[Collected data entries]
-*-

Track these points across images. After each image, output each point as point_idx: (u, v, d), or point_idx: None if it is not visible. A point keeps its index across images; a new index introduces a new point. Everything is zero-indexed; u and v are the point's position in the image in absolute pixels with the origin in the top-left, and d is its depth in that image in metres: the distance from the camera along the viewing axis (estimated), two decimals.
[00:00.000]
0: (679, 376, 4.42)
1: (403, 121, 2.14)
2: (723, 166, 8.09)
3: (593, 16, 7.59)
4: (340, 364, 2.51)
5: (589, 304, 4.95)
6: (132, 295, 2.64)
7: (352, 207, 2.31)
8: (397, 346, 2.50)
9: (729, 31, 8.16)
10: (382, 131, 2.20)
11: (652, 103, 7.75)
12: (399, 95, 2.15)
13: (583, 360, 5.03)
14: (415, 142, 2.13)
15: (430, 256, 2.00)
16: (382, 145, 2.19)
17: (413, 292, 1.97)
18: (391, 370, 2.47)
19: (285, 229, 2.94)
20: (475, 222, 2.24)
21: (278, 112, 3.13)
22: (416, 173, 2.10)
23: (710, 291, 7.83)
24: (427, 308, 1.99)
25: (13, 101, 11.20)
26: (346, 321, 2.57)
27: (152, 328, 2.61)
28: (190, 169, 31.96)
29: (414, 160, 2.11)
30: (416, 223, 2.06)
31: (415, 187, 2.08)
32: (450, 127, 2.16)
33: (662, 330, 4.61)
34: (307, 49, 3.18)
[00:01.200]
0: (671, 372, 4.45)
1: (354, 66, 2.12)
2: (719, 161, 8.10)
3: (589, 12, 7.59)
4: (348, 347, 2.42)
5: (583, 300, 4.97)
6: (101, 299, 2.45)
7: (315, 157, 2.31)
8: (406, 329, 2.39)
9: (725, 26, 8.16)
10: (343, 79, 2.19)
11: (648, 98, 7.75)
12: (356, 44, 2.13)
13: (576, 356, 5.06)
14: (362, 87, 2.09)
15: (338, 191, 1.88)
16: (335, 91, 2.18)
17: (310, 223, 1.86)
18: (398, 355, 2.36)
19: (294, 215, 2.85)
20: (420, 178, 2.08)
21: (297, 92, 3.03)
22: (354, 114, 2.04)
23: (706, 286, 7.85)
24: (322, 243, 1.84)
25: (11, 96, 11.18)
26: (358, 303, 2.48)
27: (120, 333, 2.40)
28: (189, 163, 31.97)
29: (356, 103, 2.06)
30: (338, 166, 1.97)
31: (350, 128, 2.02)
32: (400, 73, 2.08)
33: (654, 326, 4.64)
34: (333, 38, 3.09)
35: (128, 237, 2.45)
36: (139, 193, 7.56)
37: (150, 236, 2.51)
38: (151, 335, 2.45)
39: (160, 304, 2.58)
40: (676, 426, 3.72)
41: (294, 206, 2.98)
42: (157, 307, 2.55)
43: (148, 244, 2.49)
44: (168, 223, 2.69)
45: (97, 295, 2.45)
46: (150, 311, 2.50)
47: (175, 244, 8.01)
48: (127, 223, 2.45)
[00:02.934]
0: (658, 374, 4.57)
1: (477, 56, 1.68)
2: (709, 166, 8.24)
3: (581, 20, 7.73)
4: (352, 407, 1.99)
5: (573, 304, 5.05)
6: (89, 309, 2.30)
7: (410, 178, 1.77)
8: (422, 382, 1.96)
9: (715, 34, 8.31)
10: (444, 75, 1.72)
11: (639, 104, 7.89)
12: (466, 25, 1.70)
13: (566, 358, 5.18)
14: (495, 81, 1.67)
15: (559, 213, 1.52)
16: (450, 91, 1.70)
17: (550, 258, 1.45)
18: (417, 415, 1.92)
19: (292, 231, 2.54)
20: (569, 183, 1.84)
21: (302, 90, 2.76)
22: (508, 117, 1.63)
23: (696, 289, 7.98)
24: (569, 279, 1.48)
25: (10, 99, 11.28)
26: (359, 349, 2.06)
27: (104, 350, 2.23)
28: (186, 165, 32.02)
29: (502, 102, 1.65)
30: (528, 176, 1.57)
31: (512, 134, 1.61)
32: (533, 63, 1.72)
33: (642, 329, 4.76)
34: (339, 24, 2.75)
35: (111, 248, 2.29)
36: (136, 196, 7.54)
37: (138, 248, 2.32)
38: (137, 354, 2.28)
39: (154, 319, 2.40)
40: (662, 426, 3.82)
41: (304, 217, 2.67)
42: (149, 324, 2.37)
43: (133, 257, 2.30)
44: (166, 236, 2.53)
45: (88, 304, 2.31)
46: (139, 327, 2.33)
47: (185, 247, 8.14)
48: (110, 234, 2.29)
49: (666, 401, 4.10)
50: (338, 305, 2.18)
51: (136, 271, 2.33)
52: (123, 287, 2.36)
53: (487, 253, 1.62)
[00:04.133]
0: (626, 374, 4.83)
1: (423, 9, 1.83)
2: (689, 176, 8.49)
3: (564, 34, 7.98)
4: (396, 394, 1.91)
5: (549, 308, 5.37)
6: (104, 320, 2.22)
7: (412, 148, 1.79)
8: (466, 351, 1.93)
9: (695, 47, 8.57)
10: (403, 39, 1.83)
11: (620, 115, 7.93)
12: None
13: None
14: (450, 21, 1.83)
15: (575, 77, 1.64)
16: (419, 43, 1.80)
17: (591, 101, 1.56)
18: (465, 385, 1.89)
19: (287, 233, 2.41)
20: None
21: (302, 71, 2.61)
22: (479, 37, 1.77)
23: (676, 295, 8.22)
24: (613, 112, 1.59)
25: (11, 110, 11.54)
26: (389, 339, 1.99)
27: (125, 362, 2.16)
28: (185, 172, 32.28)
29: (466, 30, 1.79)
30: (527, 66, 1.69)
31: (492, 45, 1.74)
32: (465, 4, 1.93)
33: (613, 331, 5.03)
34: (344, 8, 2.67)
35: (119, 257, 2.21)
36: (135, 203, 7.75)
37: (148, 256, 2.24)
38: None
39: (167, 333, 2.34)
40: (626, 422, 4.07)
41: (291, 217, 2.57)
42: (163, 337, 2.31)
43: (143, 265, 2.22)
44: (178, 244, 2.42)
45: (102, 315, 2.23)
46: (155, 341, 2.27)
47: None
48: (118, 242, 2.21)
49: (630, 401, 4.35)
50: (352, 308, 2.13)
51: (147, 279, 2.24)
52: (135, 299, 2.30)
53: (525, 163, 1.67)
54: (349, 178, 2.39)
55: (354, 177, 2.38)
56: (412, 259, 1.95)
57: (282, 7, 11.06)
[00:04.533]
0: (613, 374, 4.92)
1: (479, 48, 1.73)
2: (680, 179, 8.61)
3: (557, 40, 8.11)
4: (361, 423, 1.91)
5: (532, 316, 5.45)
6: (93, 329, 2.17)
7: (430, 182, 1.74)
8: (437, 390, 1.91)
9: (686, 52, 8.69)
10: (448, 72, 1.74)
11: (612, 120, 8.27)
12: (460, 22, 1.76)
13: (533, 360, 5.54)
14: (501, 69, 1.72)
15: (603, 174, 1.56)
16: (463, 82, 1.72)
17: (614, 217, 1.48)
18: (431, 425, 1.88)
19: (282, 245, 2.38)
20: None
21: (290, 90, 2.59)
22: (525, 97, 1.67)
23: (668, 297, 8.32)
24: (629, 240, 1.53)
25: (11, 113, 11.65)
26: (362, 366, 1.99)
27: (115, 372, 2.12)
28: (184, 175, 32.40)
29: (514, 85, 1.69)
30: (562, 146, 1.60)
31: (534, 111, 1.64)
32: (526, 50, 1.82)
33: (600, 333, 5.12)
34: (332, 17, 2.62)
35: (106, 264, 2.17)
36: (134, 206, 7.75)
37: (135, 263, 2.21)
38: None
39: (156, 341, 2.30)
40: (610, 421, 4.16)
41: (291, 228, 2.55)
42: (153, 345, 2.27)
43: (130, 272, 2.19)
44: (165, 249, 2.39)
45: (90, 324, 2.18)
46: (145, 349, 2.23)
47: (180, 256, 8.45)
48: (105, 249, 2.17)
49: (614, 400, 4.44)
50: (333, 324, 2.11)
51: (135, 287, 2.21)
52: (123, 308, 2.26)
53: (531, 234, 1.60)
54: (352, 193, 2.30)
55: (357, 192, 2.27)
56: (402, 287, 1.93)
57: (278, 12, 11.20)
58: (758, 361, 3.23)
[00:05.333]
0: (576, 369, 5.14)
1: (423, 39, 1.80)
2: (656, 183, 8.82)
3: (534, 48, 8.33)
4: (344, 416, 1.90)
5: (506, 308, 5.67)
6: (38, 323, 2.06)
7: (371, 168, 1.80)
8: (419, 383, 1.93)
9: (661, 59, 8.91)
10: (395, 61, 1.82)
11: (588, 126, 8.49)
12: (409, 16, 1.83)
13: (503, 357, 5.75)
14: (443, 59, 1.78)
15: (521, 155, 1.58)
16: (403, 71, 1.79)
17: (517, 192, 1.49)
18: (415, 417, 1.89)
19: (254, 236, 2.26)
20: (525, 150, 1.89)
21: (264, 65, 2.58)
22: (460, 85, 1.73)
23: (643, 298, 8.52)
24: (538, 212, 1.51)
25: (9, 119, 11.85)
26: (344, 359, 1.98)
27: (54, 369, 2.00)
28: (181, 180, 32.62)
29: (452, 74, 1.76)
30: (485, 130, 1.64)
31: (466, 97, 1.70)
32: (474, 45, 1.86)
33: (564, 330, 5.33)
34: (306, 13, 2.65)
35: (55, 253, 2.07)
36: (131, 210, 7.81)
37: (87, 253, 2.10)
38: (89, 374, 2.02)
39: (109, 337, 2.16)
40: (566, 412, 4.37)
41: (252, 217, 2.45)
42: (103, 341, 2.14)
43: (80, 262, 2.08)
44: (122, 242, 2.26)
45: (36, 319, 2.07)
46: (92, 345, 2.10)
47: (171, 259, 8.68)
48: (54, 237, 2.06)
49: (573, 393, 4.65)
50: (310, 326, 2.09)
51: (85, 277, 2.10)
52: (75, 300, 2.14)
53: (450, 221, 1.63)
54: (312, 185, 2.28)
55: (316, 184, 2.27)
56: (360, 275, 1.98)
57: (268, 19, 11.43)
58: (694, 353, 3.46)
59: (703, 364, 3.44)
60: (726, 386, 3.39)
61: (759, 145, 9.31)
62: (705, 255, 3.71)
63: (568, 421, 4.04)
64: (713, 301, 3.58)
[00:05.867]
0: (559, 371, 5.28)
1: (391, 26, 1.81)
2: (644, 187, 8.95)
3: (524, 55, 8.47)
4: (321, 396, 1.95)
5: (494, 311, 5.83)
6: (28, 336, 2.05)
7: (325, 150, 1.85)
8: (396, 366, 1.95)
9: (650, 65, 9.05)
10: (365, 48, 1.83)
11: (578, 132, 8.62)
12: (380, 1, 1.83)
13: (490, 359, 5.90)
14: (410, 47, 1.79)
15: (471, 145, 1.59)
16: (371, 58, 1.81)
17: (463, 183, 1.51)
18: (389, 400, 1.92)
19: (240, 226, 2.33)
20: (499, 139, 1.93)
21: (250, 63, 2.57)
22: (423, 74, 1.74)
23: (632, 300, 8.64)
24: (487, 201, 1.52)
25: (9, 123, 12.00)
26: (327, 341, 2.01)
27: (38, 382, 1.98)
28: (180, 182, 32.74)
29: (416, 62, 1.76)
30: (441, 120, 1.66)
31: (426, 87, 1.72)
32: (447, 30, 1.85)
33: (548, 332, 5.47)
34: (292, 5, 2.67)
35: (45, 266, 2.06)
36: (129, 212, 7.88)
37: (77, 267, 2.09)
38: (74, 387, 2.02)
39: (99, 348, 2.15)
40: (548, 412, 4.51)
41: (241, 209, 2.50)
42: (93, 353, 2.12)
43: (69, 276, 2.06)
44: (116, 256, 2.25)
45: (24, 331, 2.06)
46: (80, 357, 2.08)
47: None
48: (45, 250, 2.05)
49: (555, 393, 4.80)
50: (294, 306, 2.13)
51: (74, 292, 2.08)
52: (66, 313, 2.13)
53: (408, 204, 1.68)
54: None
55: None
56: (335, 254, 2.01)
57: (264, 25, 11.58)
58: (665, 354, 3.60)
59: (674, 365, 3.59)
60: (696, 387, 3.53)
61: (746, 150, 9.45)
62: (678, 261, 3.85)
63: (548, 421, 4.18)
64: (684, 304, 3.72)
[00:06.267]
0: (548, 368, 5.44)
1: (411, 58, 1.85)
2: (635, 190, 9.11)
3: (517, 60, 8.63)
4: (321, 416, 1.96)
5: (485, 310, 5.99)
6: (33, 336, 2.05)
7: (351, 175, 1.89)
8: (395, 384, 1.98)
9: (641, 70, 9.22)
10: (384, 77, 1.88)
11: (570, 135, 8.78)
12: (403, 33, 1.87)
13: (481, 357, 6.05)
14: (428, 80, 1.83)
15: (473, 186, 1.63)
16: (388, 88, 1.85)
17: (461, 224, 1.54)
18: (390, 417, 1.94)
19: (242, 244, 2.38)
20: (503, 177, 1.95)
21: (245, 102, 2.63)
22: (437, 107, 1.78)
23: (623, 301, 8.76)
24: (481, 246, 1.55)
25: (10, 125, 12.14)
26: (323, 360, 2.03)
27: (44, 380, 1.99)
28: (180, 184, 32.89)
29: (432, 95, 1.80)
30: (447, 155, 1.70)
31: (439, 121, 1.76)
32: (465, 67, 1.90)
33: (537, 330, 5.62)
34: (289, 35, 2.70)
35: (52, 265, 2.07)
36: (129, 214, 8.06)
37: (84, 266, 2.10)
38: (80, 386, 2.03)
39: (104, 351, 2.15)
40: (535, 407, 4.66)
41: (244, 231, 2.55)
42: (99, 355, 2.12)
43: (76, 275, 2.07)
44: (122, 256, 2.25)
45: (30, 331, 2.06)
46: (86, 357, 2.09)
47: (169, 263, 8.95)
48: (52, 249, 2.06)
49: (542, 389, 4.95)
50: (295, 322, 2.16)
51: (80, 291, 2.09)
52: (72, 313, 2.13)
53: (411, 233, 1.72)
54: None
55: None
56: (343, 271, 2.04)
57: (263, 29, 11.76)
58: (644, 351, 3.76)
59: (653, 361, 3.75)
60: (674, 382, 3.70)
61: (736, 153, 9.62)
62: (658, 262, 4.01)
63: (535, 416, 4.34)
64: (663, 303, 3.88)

-*-

Your instructions: Copy the stretch of the records above that runs from the line with "18: (391, 370, 2.47)" through the line with "48: (127, 223, 2.45)". Both end lines belong in the copy, and nothing else does.

Solved problem:
18: (391, 370, 2.47)
19: (285, 229, 2.94)
20: (475, 222, 2.24)
21: (278, 112, 3.13)
22: (416, 173, 2.10)
23: (710, 291, 7.83)
24: (427, 308, 1.99)
25: (13, 101, 11.20)
26: (346, 321, 2.57)
27: (152, 328, 2.61)
28: (190, 169, 31.96)
29: (414, 160, 2.11)
30: (416, 223, 2.06)
31: (415, 187, 2.08)
32: (450, 127, 2.16)
33: (662, 330, 4.61)
34: (307, 49, 3.18)
[00:01.200]
0: (671, 372, 4.45)
1: (354, 66, 2.12)
2: (719, 161, 8.10)
3: (589, 12, 7.59)
4: (348, 347, 2.42)
5: (583, 300, 4.97)
6: (101, 299, 2.45)
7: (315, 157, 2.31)
8: (406, 329, 2.39)
9: (725, 26, 8.16)
10: (343, 79, 2.19)
11: (648, 98, 7.75)
12: (356, 44, 2.13)
13: (576, 356, 5.06)
14: (362, 87, 2.09)
15: (338, 191, 1.88)
16: (335, 91, 2.18)
17: (310, 223, 1.86)
18: (398, 355, 2.36)
19: (294, 215, 2.85)
20: (420, 178, 2.08)
21: (297, 92, 3.03)
22: (354, 114, 2.04)
23: (706, 286, 7.85)
24: (322, 243, 1.84)
25: (11, 96, 11.18)
26: (358, 303, 2.48)
27: (120, 333, 2.40)
28: (189, 163, 31.97)
29: (356, 103, 2.06)
30: (338, 166, 1.97)
31: (350, 128, 2.02)
32: (400, 73, 2.08)
33: (654, 326, 4.64)
34: (333, 38, 3.09)
35: (128, 237, 2.45)
36: (139, 193, 7.56)
37: (150, 236, 2.51)
38: (151, 335, 2.45)
39: (160, 304, 2.58)
40: (676, 426, 3.72)
41: (294, 206, 2.98)
42: (157, 307, 2.55)
43: (148, 244, 2.49)
44: (168, 223, 2.69)
45: (97, 295, 2.45)
46: (150, 311, 2.50)
47: (175, 244, 8.01)
48: (127, 223, 2.45)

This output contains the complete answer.